Problem requirements
Answer these questions from the QPR season review:
(a) What grade does Alex Smithies receive?
(b) Who accepted the award on Adel Taarabt's behalf in 2010/11?
(c) In what town does Smithies go home to his wife and daughter?

Source text
======

Oh yes, it’s that number crunching time of the year again where we call the parents in and tell them how their little cherubs have been doing in class — fortunately for Mr and Mrs Smithies, it’s good news.

1 — Alex Smithies A

QPR’s Player of the Year, and Player’s Player of the Year, by a distance not seen since Adel Taarabt scored 19 goals and got 21 assists in the club’s Championship winning year of 2010/11 — Paddy Kenny very graciously accepting the award on the Moroccan’s behalf on that occasion.

“Good shot stopper” is a pre-requisite for goalkeepers and yet often trotted out as an asset, like praising Monet for being able to open his easel. While nobody who couldn’t save shots ever became a goalkeeper because they were good on corners it is all the rest of it that sets one keeper apart from another — command of box, confidence, handling, communication, physical build, kicking, distribution, decision making, calmness under pressure. The Championship has been blessed this season with a number of high quality keepers — Darlow, Westwood, Bentley — but Smithies is right up there with them. He’s got the lot, he looks great in that blue kit and at the end of the day he quietly goes home to his wife and daughter in Windsor — maybe we could move Steven Caulker into his spare room?

======

Dataset excerpts
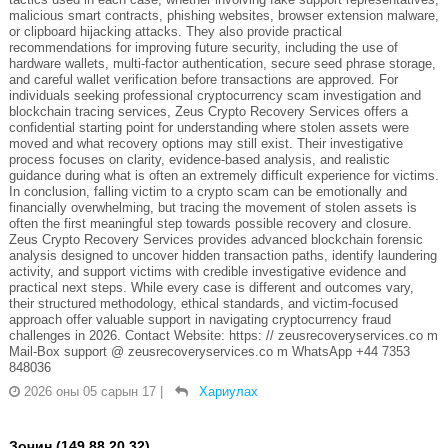
malicious smart contracts, phishing websites, browser extension malware,
or clipboard hijacking attacks. They also provide practical
recommendations for improving future security, including the use of
hardware wallets, multi-factor authentication, secure seed phrase storage,
and careful wallet verification before transactions are approved. For
individuals seeking professional cryptocurrency scam investigation and
blockchain tracing services, Zeus Crypto Recovery Services offers a
confidential starting point for understanding where stolen assets were
moved and what recovery options may still exist. Their investigative
process focuses on clarity, evidence-based analysis, and realistic
guidance during what is often an extremely difficult experience for victims.
In conclusion, falling victim to a crypto scam can be emotionally and
financially overwhelming, but tracing the movement of stolen assets is
often the first meaningful step towards possible recovery and closure.
Zeus Crypto Recovery Services provides advanced blockchain forensic
analysis designed to uncover hidden transaction paths, identify laundering
activity, and support victims with credible investigative evidence and
practical next steps. While every case is different and outcomes vary,
their structured methodology, ethical standards, and victim-focused
approach offer valuable support in navigating cryptocurrency fraud
challenges in 2026. Contact Website: https: // zeusrecoveryservices.co m
Mail-Box support @ zeusrecoveryservices.co m WhatsApp +44 7353
848036
2026 оны 05 сарын 17
|
Хариулах
Зочин (149.88.20.32)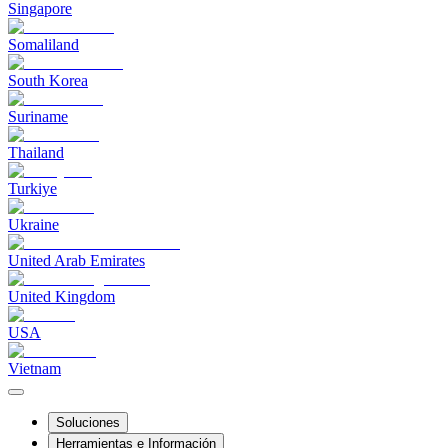
Singapore
Somaliland
South Korea
Suriname
Thailand
Turkiye
Ukraine
United Arab Emirates
United Kingdom
USA
Vietnam
Soluciones
Herramientas e Información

======

Answer for this exercise
(a) A
(b) Paddy Kenny
(c) Windsor